> Collected data

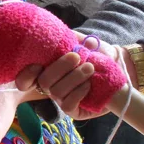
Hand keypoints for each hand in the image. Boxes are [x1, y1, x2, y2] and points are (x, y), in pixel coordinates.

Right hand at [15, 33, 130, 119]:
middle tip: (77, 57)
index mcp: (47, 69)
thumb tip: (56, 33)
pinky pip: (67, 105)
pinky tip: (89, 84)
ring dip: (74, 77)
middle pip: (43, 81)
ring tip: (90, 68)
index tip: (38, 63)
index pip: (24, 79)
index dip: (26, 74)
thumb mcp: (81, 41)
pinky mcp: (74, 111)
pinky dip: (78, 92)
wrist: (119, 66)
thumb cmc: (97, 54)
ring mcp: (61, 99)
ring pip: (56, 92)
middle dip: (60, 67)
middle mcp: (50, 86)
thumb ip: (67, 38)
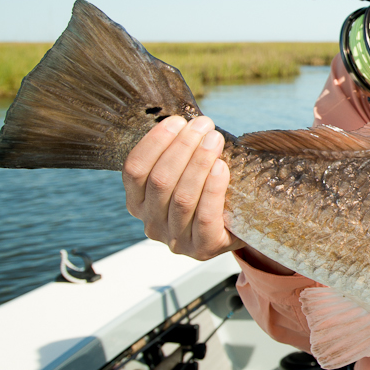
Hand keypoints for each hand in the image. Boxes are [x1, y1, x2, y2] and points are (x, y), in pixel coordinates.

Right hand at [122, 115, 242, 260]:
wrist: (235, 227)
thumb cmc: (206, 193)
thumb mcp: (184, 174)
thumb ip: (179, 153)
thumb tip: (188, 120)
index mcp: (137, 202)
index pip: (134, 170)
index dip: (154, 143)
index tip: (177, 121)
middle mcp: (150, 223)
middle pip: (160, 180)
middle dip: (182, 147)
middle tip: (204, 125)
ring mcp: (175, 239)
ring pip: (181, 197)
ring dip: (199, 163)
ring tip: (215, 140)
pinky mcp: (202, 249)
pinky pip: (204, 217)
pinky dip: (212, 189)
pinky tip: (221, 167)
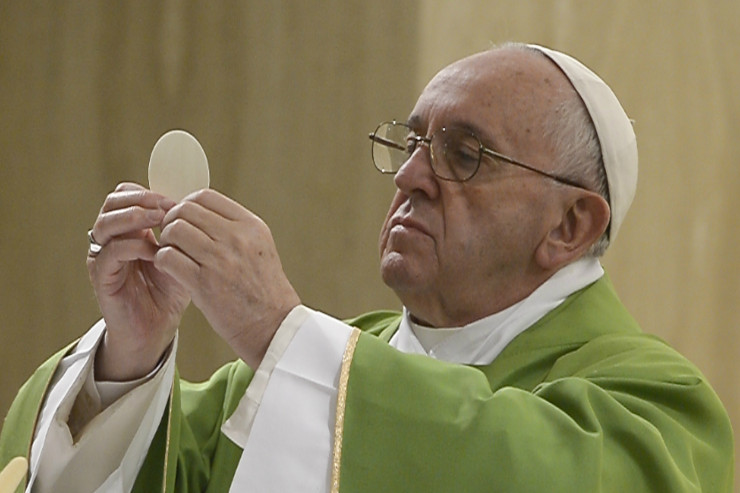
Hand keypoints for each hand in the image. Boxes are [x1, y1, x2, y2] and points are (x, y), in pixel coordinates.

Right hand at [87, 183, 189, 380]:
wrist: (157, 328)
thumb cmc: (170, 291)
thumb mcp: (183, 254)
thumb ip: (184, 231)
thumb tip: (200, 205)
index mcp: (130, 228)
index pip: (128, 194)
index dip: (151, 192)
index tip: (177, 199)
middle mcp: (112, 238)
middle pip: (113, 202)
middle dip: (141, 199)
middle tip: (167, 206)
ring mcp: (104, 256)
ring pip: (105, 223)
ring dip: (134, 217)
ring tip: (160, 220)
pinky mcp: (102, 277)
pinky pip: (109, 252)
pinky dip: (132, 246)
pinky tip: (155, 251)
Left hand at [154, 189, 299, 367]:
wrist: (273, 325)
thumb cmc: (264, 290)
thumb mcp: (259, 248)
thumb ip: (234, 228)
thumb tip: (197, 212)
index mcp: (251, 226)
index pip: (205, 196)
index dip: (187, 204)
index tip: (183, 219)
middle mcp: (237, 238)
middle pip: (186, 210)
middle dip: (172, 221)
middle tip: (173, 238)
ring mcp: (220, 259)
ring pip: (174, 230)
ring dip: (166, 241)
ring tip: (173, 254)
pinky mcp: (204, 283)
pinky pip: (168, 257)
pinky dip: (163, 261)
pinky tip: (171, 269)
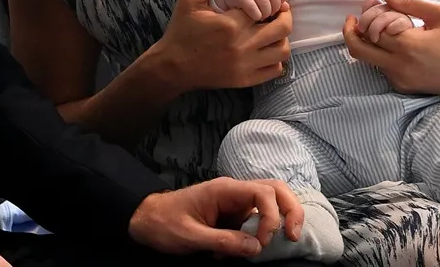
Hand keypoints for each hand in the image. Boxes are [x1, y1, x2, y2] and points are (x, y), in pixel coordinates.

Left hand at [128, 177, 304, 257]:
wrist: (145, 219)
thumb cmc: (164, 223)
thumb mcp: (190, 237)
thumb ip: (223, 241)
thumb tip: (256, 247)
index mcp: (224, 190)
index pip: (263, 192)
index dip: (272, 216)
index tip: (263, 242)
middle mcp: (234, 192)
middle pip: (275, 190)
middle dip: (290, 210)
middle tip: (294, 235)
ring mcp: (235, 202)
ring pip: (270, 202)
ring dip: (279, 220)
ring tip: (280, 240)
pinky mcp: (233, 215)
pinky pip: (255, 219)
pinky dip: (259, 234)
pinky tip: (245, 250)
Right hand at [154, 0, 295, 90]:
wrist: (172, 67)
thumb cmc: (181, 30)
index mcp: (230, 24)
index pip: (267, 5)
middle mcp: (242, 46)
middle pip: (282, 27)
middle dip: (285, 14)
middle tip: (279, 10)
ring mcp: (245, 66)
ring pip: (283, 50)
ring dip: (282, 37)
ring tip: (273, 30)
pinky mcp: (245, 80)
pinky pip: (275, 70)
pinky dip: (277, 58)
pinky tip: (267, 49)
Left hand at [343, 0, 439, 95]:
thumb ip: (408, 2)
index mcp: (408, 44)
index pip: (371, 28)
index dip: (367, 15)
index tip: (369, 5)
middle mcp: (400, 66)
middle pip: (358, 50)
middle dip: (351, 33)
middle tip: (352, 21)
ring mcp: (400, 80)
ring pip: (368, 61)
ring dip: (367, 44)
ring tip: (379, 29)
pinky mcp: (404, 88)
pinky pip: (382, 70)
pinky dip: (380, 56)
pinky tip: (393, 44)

==

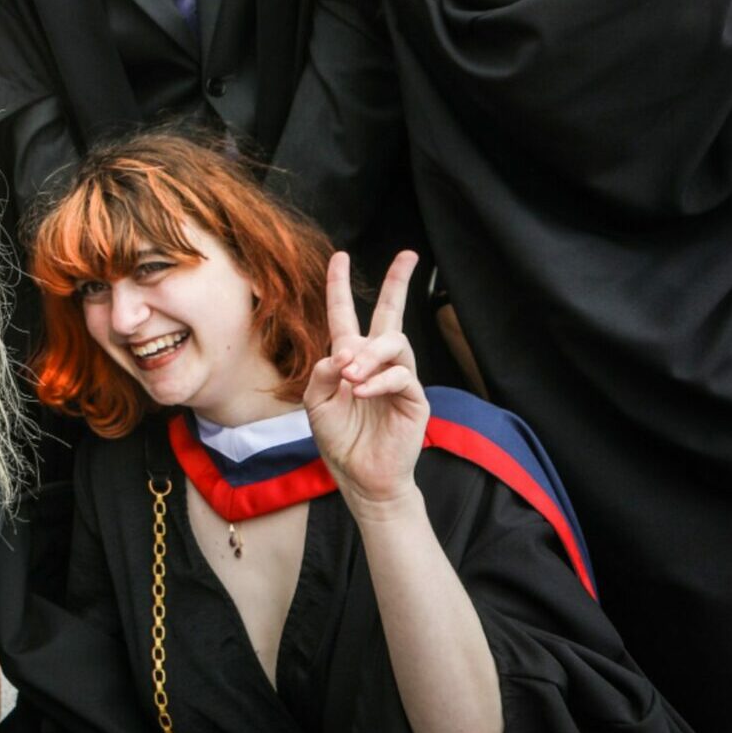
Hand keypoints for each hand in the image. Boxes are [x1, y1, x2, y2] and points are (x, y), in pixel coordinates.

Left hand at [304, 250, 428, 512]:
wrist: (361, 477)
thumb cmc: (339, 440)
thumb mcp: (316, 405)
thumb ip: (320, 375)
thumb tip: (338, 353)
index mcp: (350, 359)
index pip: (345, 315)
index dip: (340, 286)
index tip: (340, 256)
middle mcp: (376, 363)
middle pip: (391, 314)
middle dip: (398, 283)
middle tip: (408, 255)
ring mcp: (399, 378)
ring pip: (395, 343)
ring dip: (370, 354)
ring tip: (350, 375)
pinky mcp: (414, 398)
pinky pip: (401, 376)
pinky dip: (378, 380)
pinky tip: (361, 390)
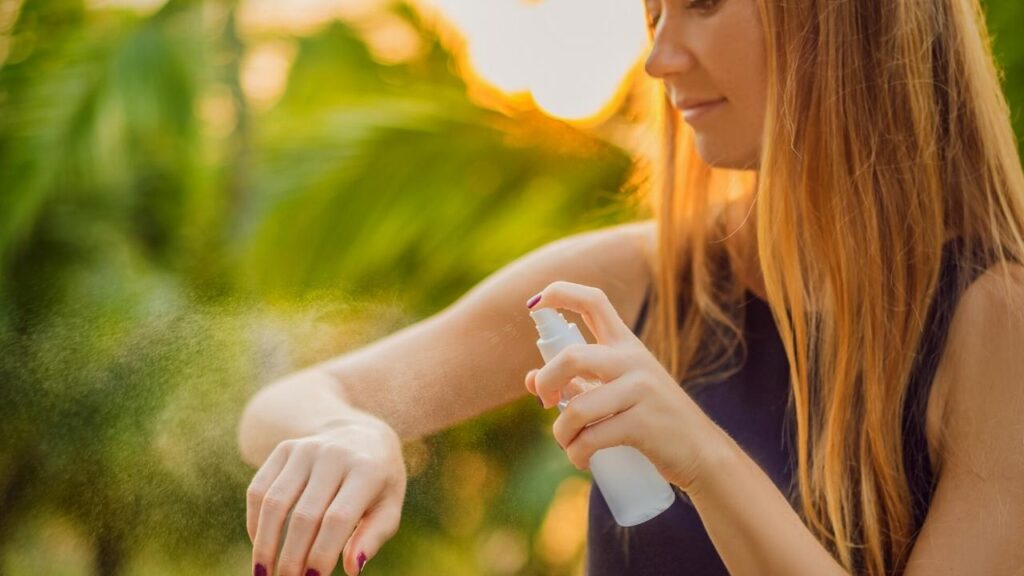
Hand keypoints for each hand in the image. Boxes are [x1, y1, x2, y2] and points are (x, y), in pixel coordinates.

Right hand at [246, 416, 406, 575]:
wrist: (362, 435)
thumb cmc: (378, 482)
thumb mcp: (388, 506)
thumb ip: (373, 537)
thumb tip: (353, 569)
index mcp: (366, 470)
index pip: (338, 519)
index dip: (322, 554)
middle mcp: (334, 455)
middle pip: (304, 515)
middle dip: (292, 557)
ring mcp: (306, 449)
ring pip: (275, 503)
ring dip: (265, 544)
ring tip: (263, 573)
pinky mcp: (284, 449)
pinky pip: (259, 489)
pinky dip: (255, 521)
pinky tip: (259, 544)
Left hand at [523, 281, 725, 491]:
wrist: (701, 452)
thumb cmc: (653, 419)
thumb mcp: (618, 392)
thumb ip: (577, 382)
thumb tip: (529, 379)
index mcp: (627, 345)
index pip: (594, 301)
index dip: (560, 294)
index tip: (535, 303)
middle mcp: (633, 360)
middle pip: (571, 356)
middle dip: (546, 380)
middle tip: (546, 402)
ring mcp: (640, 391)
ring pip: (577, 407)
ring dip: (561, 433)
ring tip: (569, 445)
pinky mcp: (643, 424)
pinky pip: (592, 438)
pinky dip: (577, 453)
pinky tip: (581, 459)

==

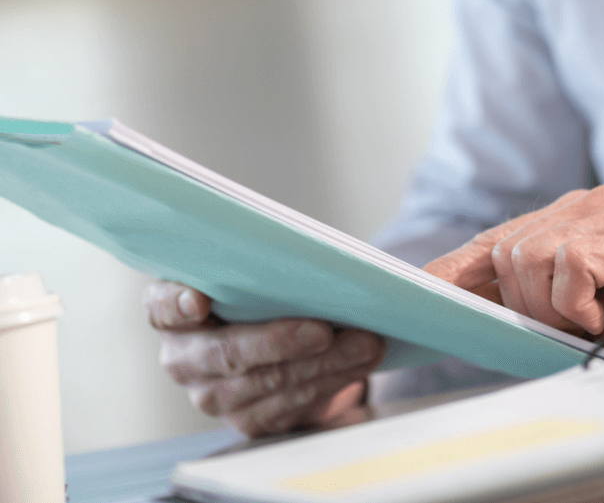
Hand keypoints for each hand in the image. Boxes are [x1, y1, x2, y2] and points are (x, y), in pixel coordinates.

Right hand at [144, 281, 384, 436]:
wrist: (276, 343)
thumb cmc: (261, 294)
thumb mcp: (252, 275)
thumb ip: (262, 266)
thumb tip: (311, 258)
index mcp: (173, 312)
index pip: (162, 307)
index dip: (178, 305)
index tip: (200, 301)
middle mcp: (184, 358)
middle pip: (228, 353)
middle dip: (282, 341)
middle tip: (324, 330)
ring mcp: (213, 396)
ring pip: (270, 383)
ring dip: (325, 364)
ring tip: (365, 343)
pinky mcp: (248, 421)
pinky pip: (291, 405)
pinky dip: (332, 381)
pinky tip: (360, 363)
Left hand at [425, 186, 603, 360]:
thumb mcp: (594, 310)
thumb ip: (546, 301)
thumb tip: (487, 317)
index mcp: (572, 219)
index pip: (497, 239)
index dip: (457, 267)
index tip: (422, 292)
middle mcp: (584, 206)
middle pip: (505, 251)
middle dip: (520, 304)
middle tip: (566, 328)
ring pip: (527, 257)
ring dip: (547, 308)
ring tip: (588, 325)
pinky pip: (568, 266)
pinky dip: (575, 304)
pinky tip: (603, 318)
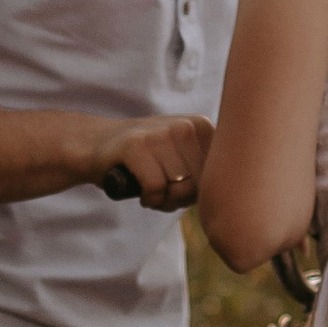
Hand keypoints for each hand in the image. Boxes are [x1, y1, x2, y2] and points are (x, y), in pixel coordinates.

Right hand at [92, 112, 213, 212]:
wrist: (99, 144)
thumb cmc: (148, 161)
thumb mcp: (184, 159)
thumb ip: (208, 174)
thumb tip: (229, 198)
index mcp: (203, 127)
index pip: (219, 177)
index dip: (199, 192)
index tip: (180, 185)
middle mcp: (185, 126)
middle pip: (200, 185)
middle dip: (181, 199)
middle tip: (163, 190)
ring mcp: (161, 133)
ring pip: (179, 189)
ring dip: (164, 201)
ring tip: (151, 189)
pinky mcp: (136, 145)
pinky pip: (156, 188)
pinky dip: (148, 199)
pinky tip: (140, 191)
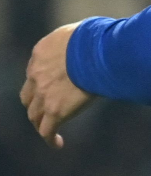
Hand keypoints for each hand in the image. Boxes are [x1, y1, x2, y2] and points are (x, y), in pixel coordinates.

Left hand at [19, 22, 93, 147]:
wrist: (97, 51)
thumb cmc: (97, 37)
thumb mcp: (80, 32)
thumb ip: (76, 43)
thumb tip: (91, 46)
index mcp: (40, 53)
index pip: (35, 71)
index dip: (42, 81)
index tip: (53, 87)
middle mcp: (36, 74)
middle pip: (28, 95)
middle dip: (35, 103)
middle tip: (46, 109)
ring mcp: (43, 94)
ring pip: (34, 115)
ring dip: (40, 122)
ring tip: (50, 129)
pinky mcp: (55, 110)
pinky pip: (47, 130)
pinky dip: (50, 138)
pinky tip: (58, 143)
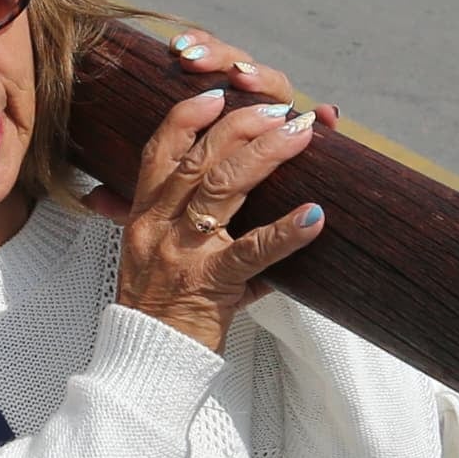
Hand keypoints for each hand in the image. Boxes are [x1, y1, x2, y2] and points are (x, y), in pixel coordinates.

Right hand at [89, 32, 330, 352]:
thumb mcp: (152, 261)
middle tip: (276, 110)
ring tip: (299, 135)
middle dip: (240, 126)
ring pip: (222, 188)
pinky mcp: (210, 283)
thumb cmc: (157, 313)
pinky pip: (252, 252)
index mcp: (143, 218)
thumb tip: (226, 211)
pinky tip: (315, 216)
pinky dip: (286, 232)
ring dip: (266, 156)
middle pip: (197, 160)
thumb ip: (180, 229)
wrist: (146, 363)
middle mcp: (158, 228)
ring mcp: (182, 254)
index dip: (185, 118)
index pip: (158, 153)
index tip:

> Task statement
From the records above, copy exactly the lines starting at the one with "index pip: (134, 170)" and ending at the one with "index mcp: (251, 226)", and no others. Pictures stay out.

> Result below
index pip: (134, 170)
index dip: (154, 143)
index tip: (177, 121)
middle mcp: (150, 223)
middle pip: (160, 180)
middle dip: (182, 147)
middle tip: (204, 125)
ring mcp: (175, 239)
ring pip: (181, 197)
ring dip: (199, 163)
ring tip: (215, 140)
pinky mcp: (202, 249)
pinky pip: (204, 217)
pinky dip: (212, 189)
pinky tip: (221, 167)
Hand keypoints for each hand in the image. Boxes are [x1, y1, x2, y2] and points are (x, y), in pixel coordinates.

Right hand at [87, 183, 189, 380]:
wrist: (157, 328)
thumb cmc: (170, 291)
thumb mcp: (183, 254)
thumb ip: (184, 231)
thumb tip: (200, 205)
index mcp: (130, 228)
index pip: (128, 194)
index dip: (151, 192)
index tip: (177, 199)
middle mcp: (112, 238)
middle pip: (113, 202)
middle dip: (141, 199)
middle tip: (167, 206)
ring mcp: (104, 256)
ring pip: (105, 223)
ring dip: (134, 217)
ring tip: (160, 220)
pinky mcp: (102, 277)
pinky pip: (109, 252)
pinky dip: (132, 246)
pinky tip: (155, 251)
Left hand at [154, 189, 299, 367]:
wrist: (273, 325)
thumb cmc: (264, 290)
thumb mcp: (259, 248)
thumb ip: (234, 228)
thumb tip: (197, 212)
index mcp: (251, 226)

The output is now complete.